As you can see from that list, there's a lot riding on the offensive line this year. Which is why it's a shame that Joey Bosa is suspended, as the Buckeyes really could capitalize on the apparent statistical advantages between the Ohio State front seven and the Hokies offensive line. As it is, expect a fairly aggressive game plan against these three new starters. It's easy to imagine Darron Lee, Hubbard, Holmes, and Lewis all edge rushing hard to try and get to Brewer early and often.

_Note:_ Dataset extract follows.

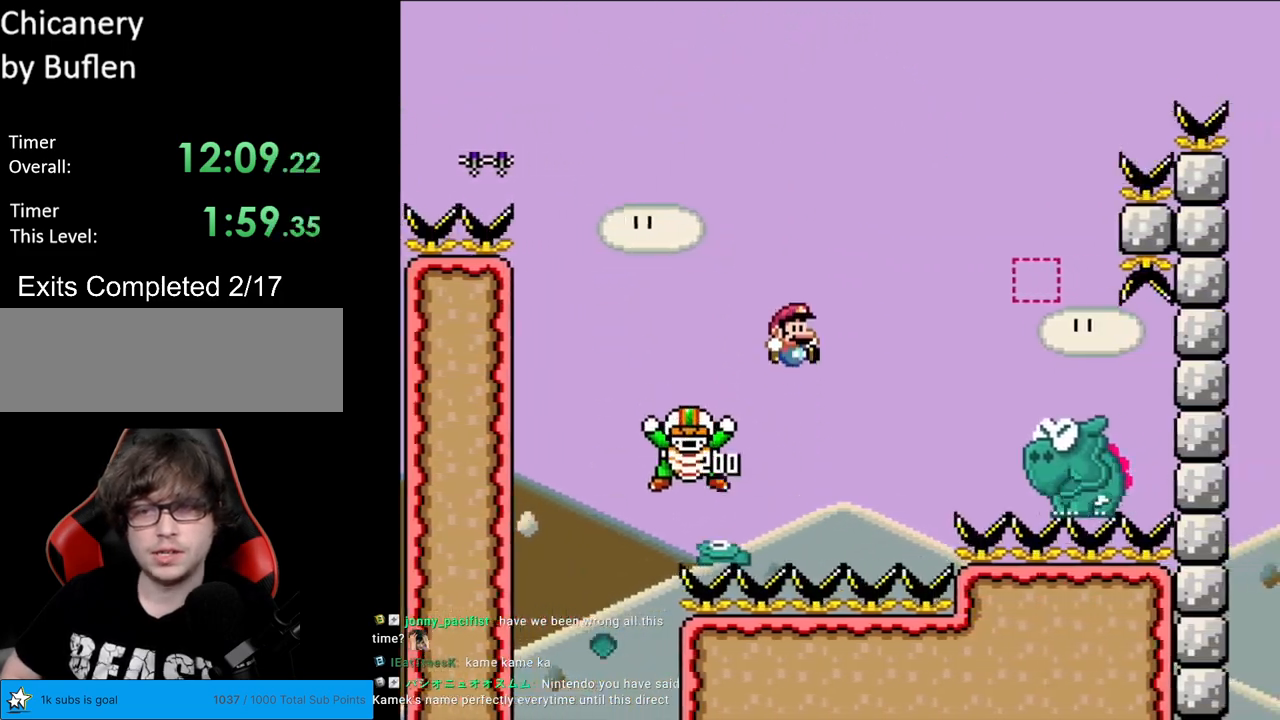
{"buttons": ["B", "Y", "DPAD_RIGHT"], "events": [[83, "B", "up"], [350, "B", "down"]]}
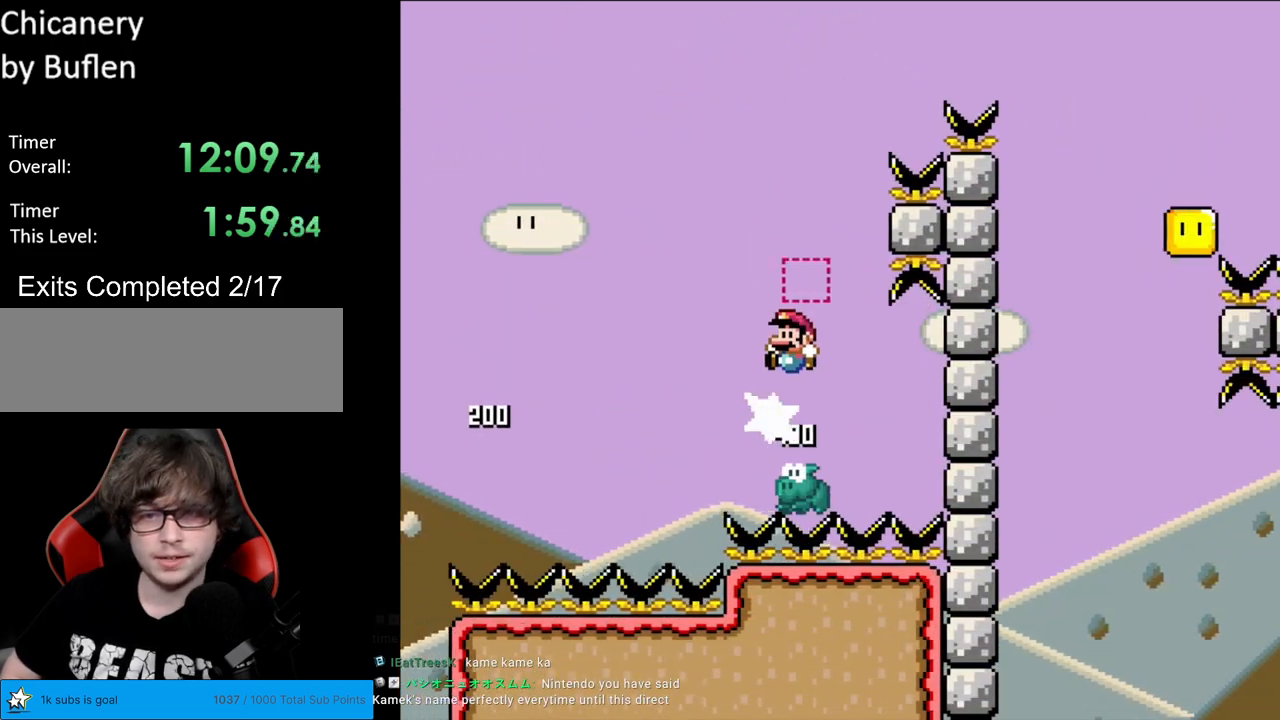
{"buttons": ["B", "Y", "DPAD_LEFT"], "events": [[17, "DPAD_RIGHT", "up"], [17, "DPAD_UP", "down"], [33, "DPAD_LEFT", "down"], [33, "DPAD_UP", "up"], [150, "DPAD_LEFT", "up"], [233, "DPAD_LEFT", "down"]]}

Given the Hokies' offensive numbers from a year ago, their best game plan is probably to ride the defense, create turnovers, and try to take advantage of short fields while rotating tailbacks against the weakest part of the Ohio State defense -- allowing efficient runners. That's the worst case scenario, because allowing an effective rusher could potentially open things up for Brewer and force the defensive ends and linebackers from pinning their ears back.

Key factors

  • Can Ohio State's defensive get pressure without Bosa given the Hokies' 102nd ranking in adjusted sack rate?
  • Will the Virginia Tech offensive line improve their abysmal rushing efficiency ratings (98th in adjusted line yards, 93rd in opportunity rate)?
  • Will whichever quarterback starts for the Buckeyes find any success in the passing game with so many receivers suspended and against the second-overall passing S&P+ secondary?
  • Can the offensive line improve pass blocking (Ohio State was 74th in adjusted sack rate) against the 6th overall havoc rate defense?
  • Will Ezekiel Elliott be able to break any explosive runs since that seems to be the one non-elite advanced stat metric for the Hokies?

My prediction

I think the Buckeyes do get their revenge, but it won't look good for four quarters. Continuity on offense means that Virginia Tech's offense is a little more effective than last season's stats would lead you to be believe. Any mental error, unlucky bounces, or beginning-of-season mistakes could be pivotal keeping it close for the Hokies. However, I think ultimately Ohio State wins after a few uncomfortable quarters before the Buckeyes offense finds its groove.